◆ Set task: Copy every line of the listing below, keeping each character and the original line breaks unchanged.

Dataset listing
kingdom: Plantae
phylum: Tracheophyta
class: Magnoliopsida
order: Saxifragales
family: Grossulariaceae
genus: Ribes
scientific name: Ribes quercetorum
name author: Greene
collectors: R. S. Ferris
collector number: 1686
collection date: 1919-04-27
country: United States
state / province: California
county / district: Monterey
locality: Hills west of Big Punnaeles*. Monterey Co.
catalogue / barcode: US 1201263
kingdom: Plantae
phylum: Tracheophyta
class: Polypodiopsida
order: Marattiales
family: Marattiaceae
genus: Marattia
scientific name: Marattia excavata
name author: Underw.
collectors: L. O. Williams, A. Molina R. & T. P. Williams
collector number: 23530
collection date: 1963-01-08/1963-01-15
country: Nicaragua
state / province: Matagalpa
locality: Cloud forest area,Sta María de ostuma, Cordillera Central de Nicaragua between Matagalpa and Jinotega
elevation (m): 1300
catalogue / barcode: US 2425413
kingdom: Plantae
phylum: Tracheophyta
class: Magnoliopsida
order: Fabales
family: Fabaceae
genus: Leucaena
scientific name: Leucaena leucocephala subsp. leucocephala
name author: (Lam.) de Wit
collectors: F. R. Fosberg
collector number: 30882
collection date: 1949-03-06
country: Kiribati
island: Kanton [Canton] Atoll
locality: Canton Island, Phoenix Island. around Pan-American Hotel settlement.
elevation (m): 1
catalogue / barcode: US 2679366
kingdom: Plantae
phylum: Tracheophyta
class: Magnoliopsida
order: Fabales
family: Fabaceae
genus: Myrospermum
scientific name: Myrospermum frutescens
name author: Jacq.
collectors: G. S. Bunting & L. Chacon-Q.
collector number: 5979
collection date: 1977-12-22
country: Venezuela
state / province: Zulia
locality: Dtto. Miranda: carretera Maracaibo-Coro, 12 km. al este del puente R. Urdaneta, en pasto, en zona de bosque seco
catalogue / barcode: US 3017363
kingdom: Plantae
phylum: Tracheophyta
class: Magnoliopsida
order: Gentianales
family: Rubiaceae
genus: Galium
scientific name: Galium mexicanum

◆ Answer for the task:
kingdom: Plantae
phylum: Tracheophyta
class: Magnoliopsida
order: Saxifragales
family: Grossulariaceae
genus: Ribes
scientific name: Ribes quercetorum
name author: Greene
collectors: R. S. Ferris
collector number: 1686
collection date: 1919-04-27
country: United States
state / province: California
county / district: Monterey
locality: Hills west of Big Punnaeles*. Monterey Co.
catalogue / barcode: US 1201263
kingdom: Plantae
phylum: Tracheophyta
class: Polypodiopsida
order: Marattiales
family: Marattiaceae
genus: Marattia
scientific name: Marattia excavata
name author: Underw.
collectors: L. O. Williams, A. Molina R. & T. P. Williams
collector number: 23530
collection date: 1963-01-08/1963-01-15
country: Nicaragua
state / province: Matagalpa
locality: Cloud forest area,Sta María de ostuma, Cordillera Central de Nicaragua between Matagalpa and Jinotega
elevation (m): 1300
catalogue / barcode: US 2425413
kingdom: Plantae
phylum: Tracheophyta
class: Magnoliopsida
order: Fabales
family: Fabaceae
genus: Leucaena
scientific name: Leucaena leucocephala subsp. leucocephala
name author: (Lam.) de Wit
collectors: F. R. Fosberg
collector number: 30882
collection date: 1949-03-06
country: Kiribati
island: Kanton [Canton] Atoll
locality: Canton Island, Phoenix Island. around Pan-American Hotel settlement.
elevation (m): 1
catalogue / barcode: US 2679366
kingdom: Plantae
phylum: Tracheophyta
class: Magnoliopsida
order: Fabales
family: Fabaceae
genus: Myrospermum
scientific name: Myrospermum frutescens
name author: Jacq.
collectors: G. S. Bunting & L. Chacon-Q.
collector number: 5979
collection date: 1977-12-22
country: Venezuela
state / province: Zulia
locality: Dtto. Miranda: carretera Maracaibo-Coro, 12 km. al este del puente R. Urdaneta, en pasto, en zona de bosque seco
catalogue / barcode: US 3017363
kingdom: Plantae
phylum: Tracheophyta
class: Magnoliopsida
order: Gentianales
family: Rubiaceae
genus: Galium
scientific name: Galium mexicanum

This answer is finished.